HYBRID EVENT: You can participate in person at Paris, France or Virtually from your home or work.

9th Edition of International Conference on

Neurology and Neurological Disorders

June 20-22, 2024 | Paris, France

Neurology 2024

Nidhi Patel

Speaker at Neurology and Neurological Disorders 2024 - Nidhi Patel
Renaissance School of Medicine at Stony Brook University, United States
Title : Progressive muscle weakness in a patient with diabetes and gout

Abstract:

Objective: Raise awareness of medication induced toxic myopathy.
Background: Myopathy encompasses increase of creatine kinase, myalgia, muscle weakness, rhabdomyolysis.  Statins and colchicine carry a risk of myopathy. The mechanism of statin-induced myopathy is interruption of the HMG-CoA reductase biosynthetic pathway and consequent intracellular depletion of downstream intermediate metabolites. Risk factors for colchicine myopathy include kidney disease, cirrhosis, high dose, and concomitant CYP3A4 inhibitor use.
Design/Methods: A 75-year-old man presented with proximal muscle weakness, difficulty walking and falls. He has had anorexia, anosmia and ageusia since 2019. He endorsed one month of dysphagia for both liquids and solids, shortness of breath, and dark tarry diarrheic stools. His medical history was remarkable for diabetes mellitus, hyperlipidemia, gout, Parkinson’s disease, and diabetic neuropathy. Medications included aspirin, statin, colchicine, and Sinemet. The physical examination showed proximal muscle weakness in upper and lower extremities, and distal hand weakness. He had depressed ankle jerks and length dependent sensory abnormalities. Guillain-Barre syndrome on a background of uncontrolled diabetes mellitus was diagnosed. After two days of IVIGs, kidney function deteriorated.
Results: NCS/EMG revealed axonal sensory motor neuropathy and irritative myopathy. The left vastus lateralis muscle biopsy showed necrotizing myopathy suggestive of statin toxicity and vacuolar myopathy likely triggered by colchicine.
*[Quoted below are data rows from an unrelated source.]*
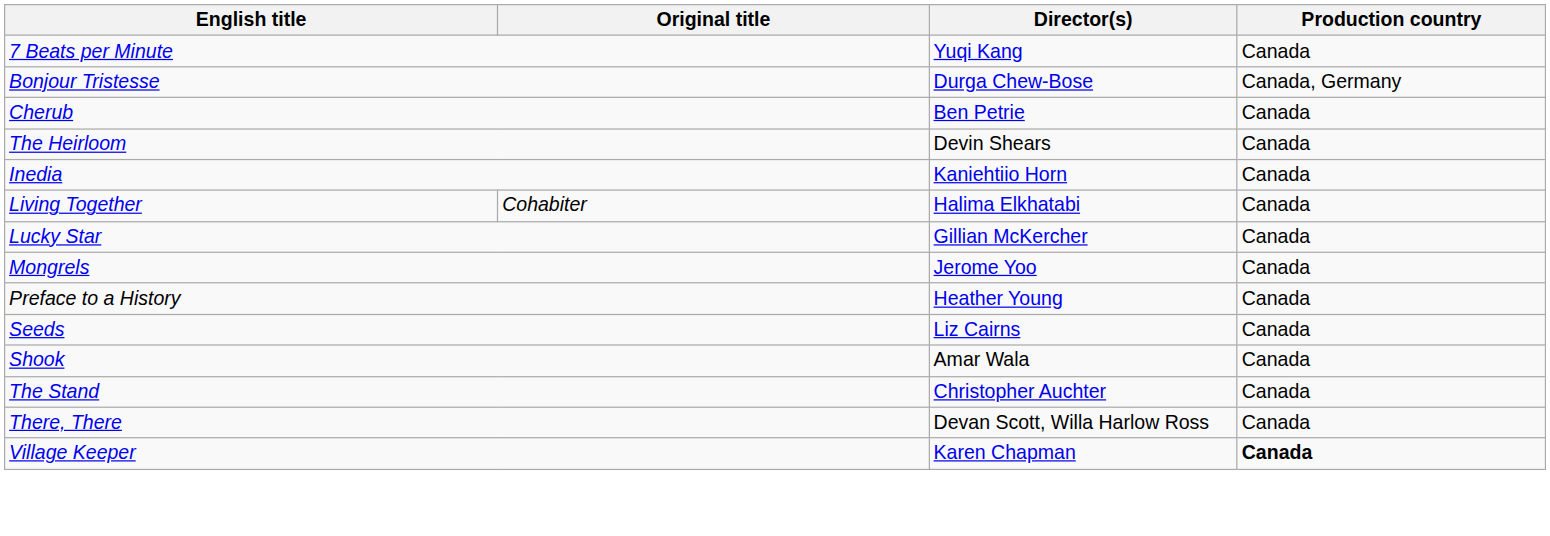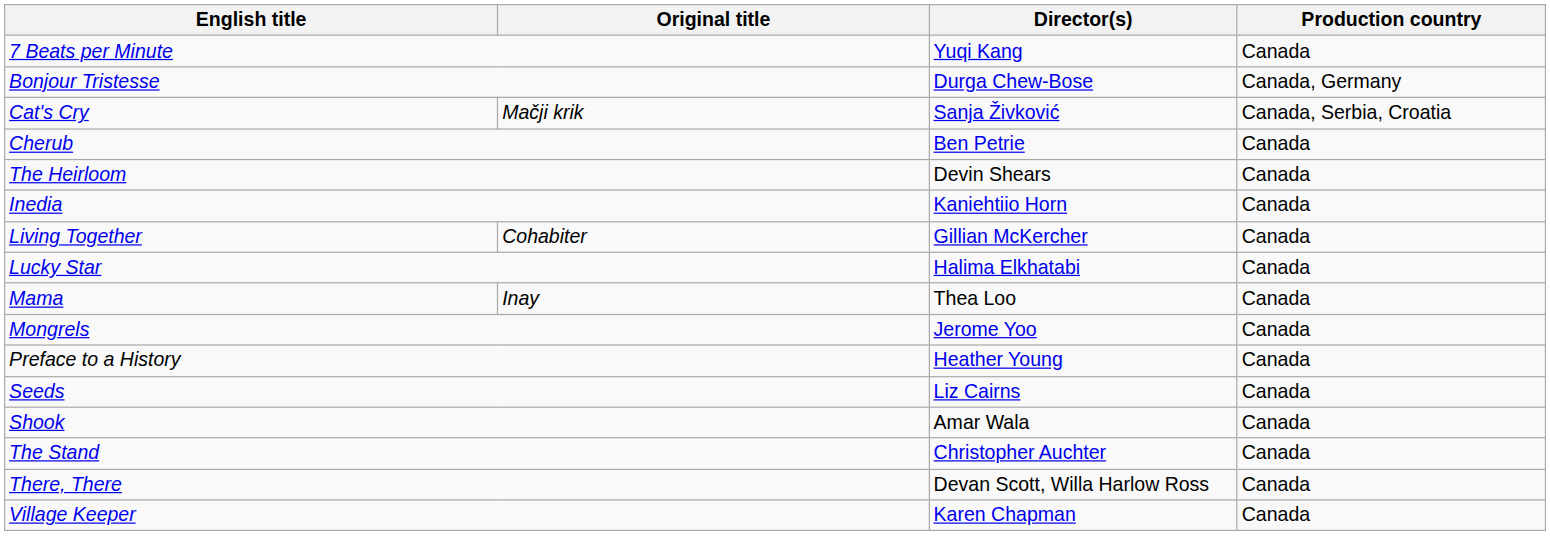+ row: Cat's Cry | Mačji krik | Sanja Živković | Canada, Serbia, Croatia
Living Together | Director(s): Halima Elkhatabi -> Gillian McKercher
Lucky Star | Director(s): Gillian McKercher -> Halima Elkhatabi
+ row: Mama | Inay | Thea Loo | Canada
Village Keeper | Production country: bold -> normal
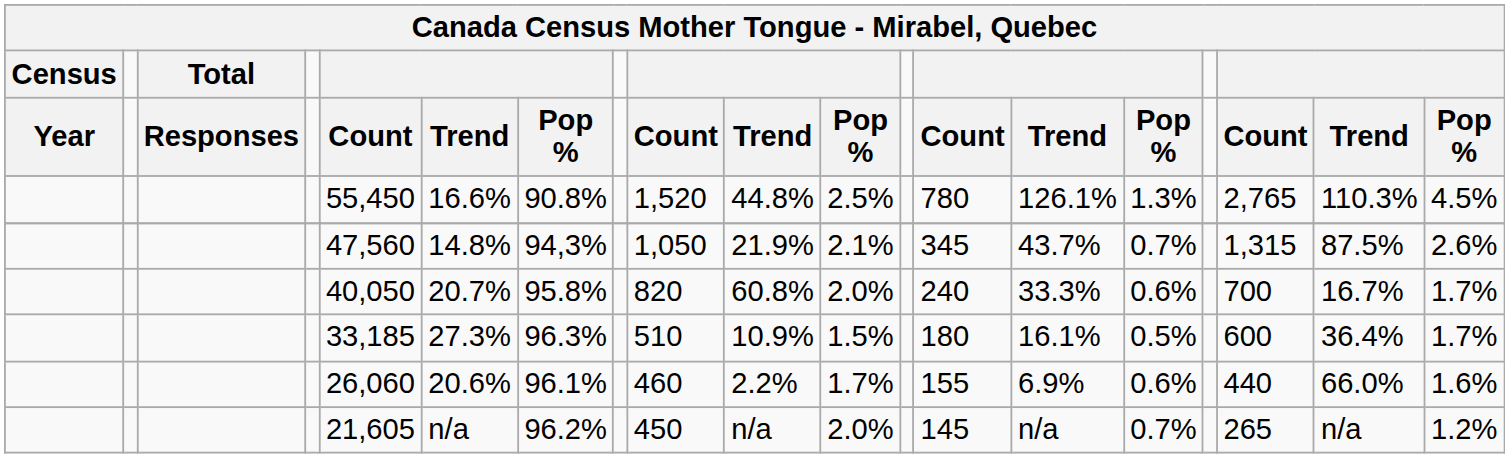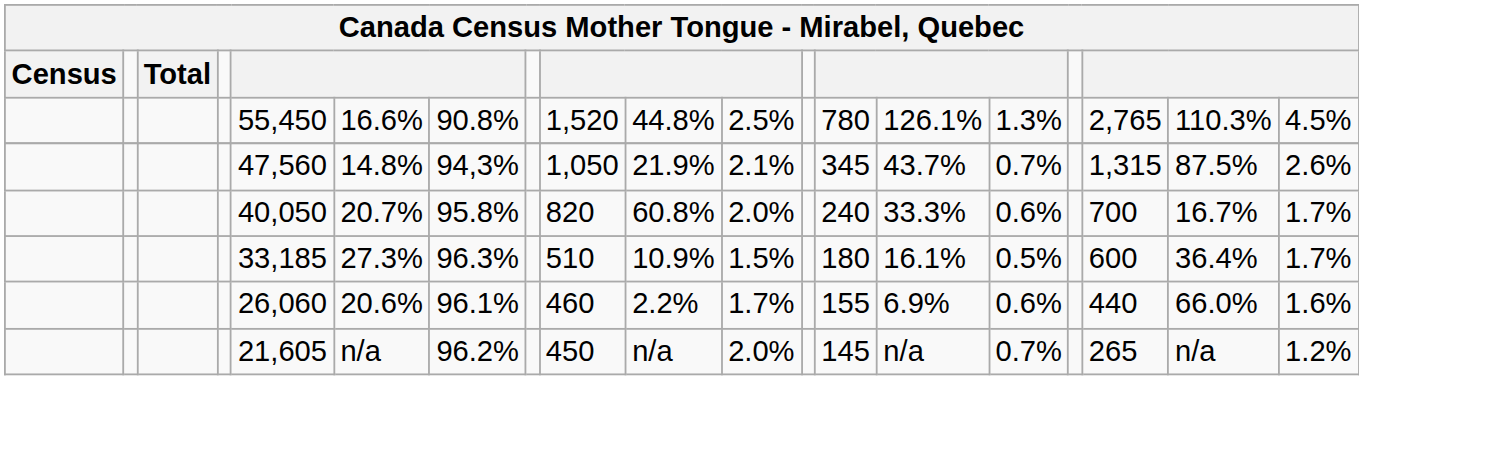- row: Year | Responses | Count | Trend | Pop % | Count | Trend | Pop % | Count | Trend | Pop % | Count | Trend | Pop %
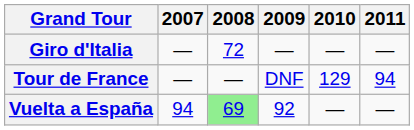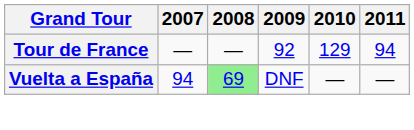- row: Giro d'Italia | — | 72 | — | — | —
Tour de France | 2009: DNF -> 92
Vuelta a España | 2009: 92 -> DNF
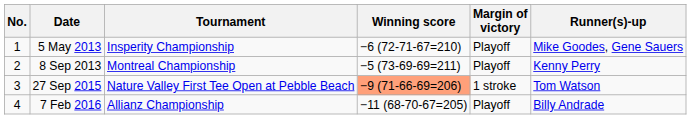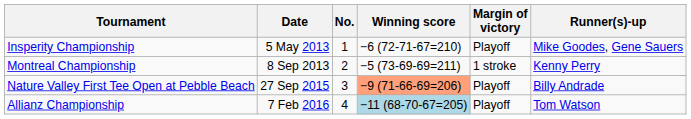columns swapped: No. <-> Tournament
8 Sep 2013 | Margin of victory: Playoff -> 1 stroke
27 Sep 2015 | Margin of victory: 1 stroke -> Playoff
27 Sep 2015 | Runner(s)-up: Tom Watson -> Billy Andrade
7 Feb 2016 | Winning score: no background -> lightblue background
7 Feb 2016 | Runner(s)-up: Billy Andrade -> Tom Watson
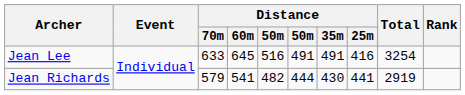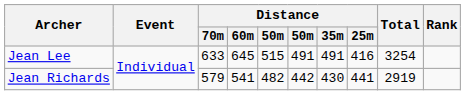Jean Lee | column 5: 516 -> 515
Jean Richards | column 6: 444 -> 442
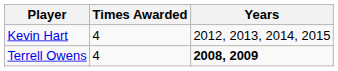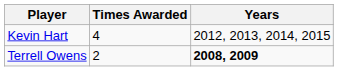Terrell Owens | Times Awarded: 4 -> 2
Colchicine toxicity was most likely precipitated by acute renal dysfunction. ANA and Anti-Ro antibodies were positive. Anti-HMG-CoA reductase antibodies and the myositis panel were negative. Statin, colchicine and IVIG were discontinued. The patient slowly became stronger, and gait improved. The hypercholesterolemia is treated with a PCSK9 inhibitor and gout with febuxostat.
Conclusions: A multitude of genetic and acquired factors increase the risk for statin and colchicine induced myopathy. This case illustrates the importance of awareness of medication interactions leading to toxic myopathy in patients with muscle weakness.